We define the expected data type of the input using pydantic, this is the GroupEventValue class, we actually expect a list of these so we create a type Entries to represent this.

Then we define a POST endpoint at /analyse_data which accepts the Entries datatype. This endpoint expects a JSON payload that matches the structure of Entries, FastAPI does the work of validating the inputs behind the scenes and delivers us the instantiated Entries data.

Next we use the handy TypeAdapter to turn our Entries object, which is a list of GroupEventValues into a pure Python object, and create a Pandas DataFrame from the resulting list, this will be the input data the the pipeline.

Now we instantiate the DuckDB connection, this probably isn’t best practice and wouldn’t work for concurrent requests, but improving this is another exercise left to the reader. From this we create a transaction, since we don’t want to actually alter the database and will use this only to rollback the changes we make in later steps.
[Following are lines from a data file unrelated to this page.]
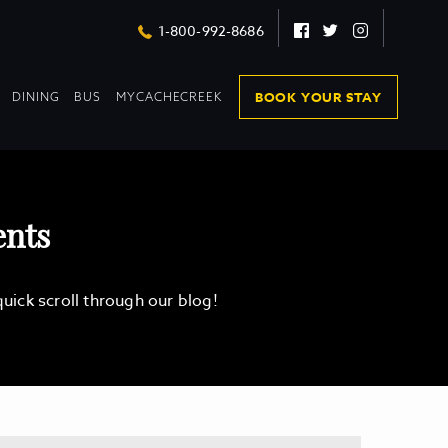
Facebook
Twitter
Instagram
1-800-992-8686
DROPDOWN
DROPDOWN
BOOK YOUR STAY
DINING
BUS
MYCACHECREEK
COLLAPSED
COLLAPSED
ents
ick scroll through our blog!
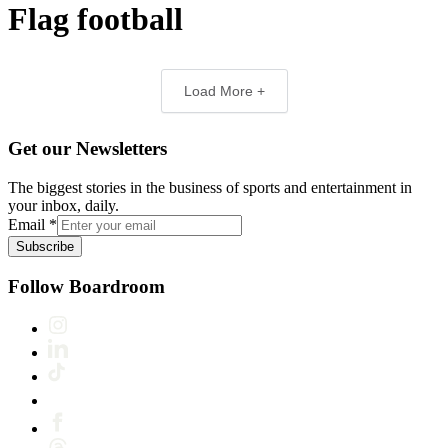
Flag football
Load More +
Get our Newsletters
The biggest stories in the business of sports and entertainment in
your inbox, daily.
Email
*
Subscribe
Follow Boardroom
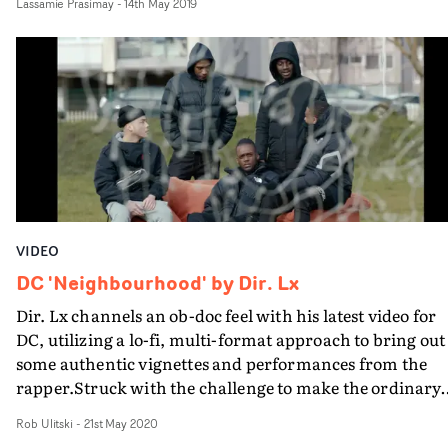
Lassamie Prasimay
-
14th May 2019
own kinetic edit. One of his best yet.
VIDEO
DC 'Neighbourhood' by Dir. Lx
Dir. Lx channels an ob-doc feel with his latest video for
DC, utilizing a lo-fi, multi-format approach to bring out
some authentic vignettes and performances from the
rapper.Struck with the challenge to make the ordinary
extraordinary, Lx brings together a whirlwind of video,
Rob Ulitski
-
21st May 2020
photography and animation elements, in which DC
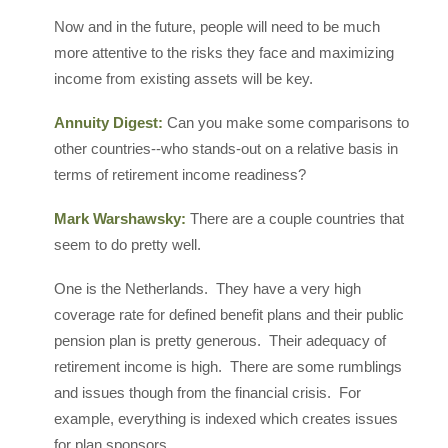
Now and in the future, people will need to be much
more attentive to the risks they face and maximizing
income from existing assets will be key.
Annuity Digest:
Can you make some comparisons to
other countries--who stands-out on a relative basis in
terms of retirement income readiness?
Mark Warshawsky:
There are a couple countries that
seem to do pretty well.
One is the Netherlands. They have a very high
coverage rate for defined benefit plans and their public
pension plan is pretty generous. Their adequacy of
retirement income is high. There are some rumblings
and issues though from the financial crisis. For
example, everything is indexed which creates issues
for plan sponsors.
Finally, for the heart of the solution, we first replace the group_event_values view (which you’ll remember from before, copies the example data and is the source table for all the analyses), we will replace this with a view over the DataFrame we just created (using the magic of DuckDB’s ability to query Pandas directly in Python).

Then we simply query the analysis table, since we have replaced the example data with the request data in the database using the create or replace view directive, the output from this query is now the analyses based on the data from the request! We dump this query result into JSON and return it. Simples!(?)

Trying things out

First edit the .env file so that PROJECT_ROOT var is pointing to the root of this repository.
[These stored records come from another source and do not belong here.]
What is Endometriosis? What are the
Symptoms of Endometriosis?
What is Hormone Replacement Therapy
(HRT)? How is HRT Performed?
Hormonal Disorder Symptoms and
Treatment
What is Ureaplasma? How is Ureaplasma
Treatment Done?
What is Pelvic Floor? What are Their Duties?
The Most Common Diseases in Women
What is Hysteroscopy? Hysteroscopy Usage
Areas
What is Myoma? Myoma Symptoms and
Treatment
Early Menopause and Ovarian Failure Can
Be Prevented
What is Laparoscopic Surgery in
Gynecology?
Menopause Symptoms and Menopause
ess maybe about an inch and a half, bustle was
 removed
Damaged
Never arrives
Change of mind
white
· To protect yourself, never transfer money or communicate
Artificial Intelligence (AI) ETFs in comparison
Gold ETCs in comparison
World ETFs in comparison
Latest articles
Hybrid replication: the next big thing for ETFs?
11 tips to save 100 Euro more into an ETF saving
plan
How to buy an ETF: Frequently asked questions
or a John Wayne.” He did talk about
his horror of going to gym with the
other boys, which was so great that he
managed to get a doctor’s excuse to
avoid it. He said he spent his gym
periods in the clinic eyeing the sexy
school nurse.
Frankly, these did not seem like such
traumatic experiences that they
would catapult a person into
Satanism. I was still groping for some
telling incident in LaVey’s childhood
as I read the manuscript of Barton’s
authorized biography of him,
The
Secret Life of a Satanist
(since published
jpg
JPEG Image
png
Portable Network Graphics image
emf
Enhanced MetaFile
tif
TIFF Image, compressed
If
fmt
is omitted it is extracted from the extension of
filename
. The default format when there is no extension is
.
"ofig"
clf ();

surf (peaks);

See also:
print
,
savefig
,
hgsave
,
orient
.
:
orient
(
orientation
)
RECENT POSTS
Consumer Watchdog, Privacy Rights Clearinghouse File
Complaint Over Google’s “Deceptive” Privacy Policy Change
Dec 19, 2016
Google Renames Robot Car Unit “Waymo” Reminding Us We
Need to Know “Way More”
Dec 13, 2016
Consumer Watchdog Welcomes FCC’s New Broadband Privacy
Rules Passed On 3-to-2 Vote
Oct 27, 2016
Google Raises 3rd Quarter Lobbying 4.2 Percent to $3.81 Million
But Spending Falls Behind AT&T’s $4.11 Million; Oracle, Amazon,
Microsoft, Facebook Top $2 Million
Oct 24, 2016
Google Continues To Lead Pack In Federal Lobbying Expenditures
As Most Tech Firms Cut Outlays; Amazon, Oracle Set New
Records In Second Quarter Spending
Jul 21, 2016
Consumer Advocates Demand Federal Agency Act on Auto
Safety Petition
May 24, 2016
Then, (assuming you already have conda installed),

conda create -n duckapi python=3.10 -y
conda activate duckapi
pip install poetry
make install_dev
make test

If the tests pass then your environment is configured correctly and you are ready to go!

Now run dbt build to produce the database that the API will use to execute the data pipeline.
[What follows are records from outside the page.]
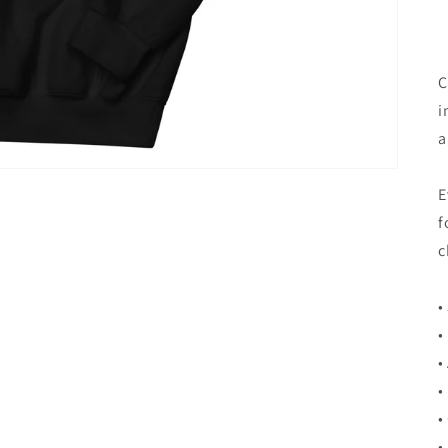
C
i
a
E
f
c
•
•
•
•
•
•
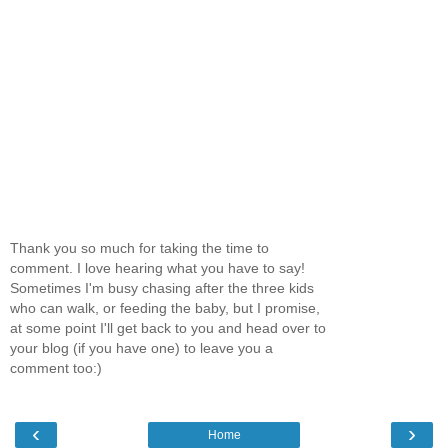
Thank you so much for taking the time to
comment. I love hearing what you have to say!
Sometimes I'm busy chasing after the three kids
who can walk, or feeding the baby, but I promise,
at some point I'll get back to you and head over to
your blog (if you have one) to leave you a
comment too:)
‹
›
Home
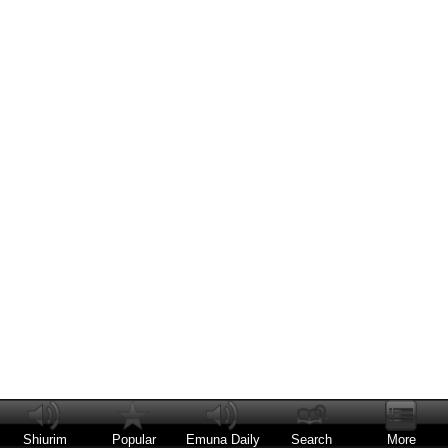
Shiurim
Popular
Emuna Daily
Search
More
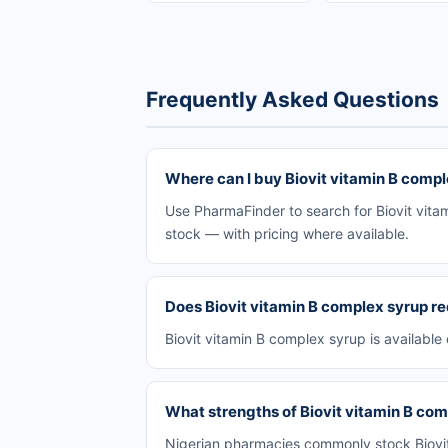
Frequently Asked Questions
Where can I buy Biovit vitamin B compl
Use PharmaFinder to search for Biovit vitam
stock — with pricing where available.
Does Biovit vitamin B complex syrup re
Biovit vitamin B complex syrup is available
What strengths of Biovit vitamin B comp
Nigerian pharmacies commonly stock Biovit 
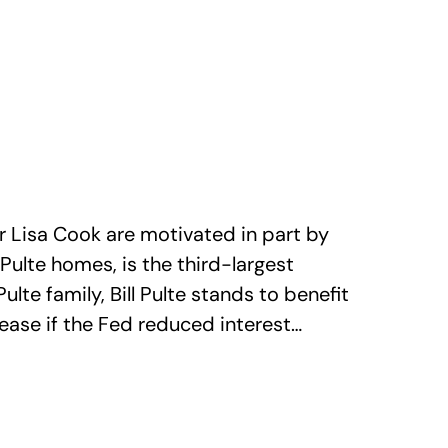
r Lisa Cook are motivated in part by
Pulte homes, is the third-largest
lte family, Bill Pulte stands to benefit
ease if the Fed reduced interest…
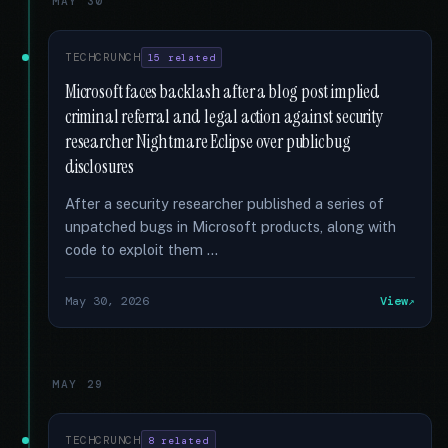
MAY 30
TECHCRUNCH
15 related
Microsoft faces backlash after a blog post implied
criminal referral and legal action against security
researcher Nightmare Eclipse over public bug
disclosures
After a security researcher published a series of
unpatched bugs in Microsoft products, along with
code to exploit them …
May 30, 2026
View
MAY 29
TECHCRUNCH
8 related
With that in place you can run the API using make run_api

Now we can run our analysis for the animals example.

curl -s -X POST -H "Content-Type: application/json" \
-d '[{"group_id": "🦆", "event_value": 13}, {"group_id": "🐇", "event_value": 8}, {"group_id": "🐰", "event_value": 2}, {"group_id": "🐰", "event_value": 5}, {"group_id": "🦆", "event_value": 3}, {"group_id": "🐇", "event_value": 23}, {"group_id": "🐇", "event_value": 1}, {"group_id": "🦆", "event_value": 17}, {"group_id": "🐰", "event_value": 5}]' http://localhost:8000/analyse_data/

I’ve also added make make_request and make make_request_pretty which will run the curl for you and show you the results, use the pretty version if you have jq installed.

Potential Improvements

dbt provides a Python API, so in theory it should be possible to more tightly integrate dbt into this pattern. However the Python API seeems to be mostly a wrapper around the CLI so some more advanced ideas I had do not seem possible at present. For instance there doesn’t seem to be a way to pass the database client object into dbt when calling dbt from within Python.

If this capability was possible, it could be used to process more complex pipelines, users would be able to control the materialisation strategy of different sub-analysis components, which can be needed in memory intensive pipelines, example data would no longer be needed since the users real data could provide the initial schema, and the user could make use of macros to define dynamic pipelines, i.e being able to enable/disable different pieces of analysis based on user flags, or use dbt macros for data dependent transforms.


I can see it having utility when you have a data pipeline that can be used offline or online. Using this method would allow you to use the exact same transformations without having to rewrite anything and maintain consistency between two different pipeline implementations.

Want a challenge? Try to get this setup working in Spark!

I am not sure whether this is useful or not, or how well it will scale but I thought it was a fun thought exercise at least. Hope you found this interesting!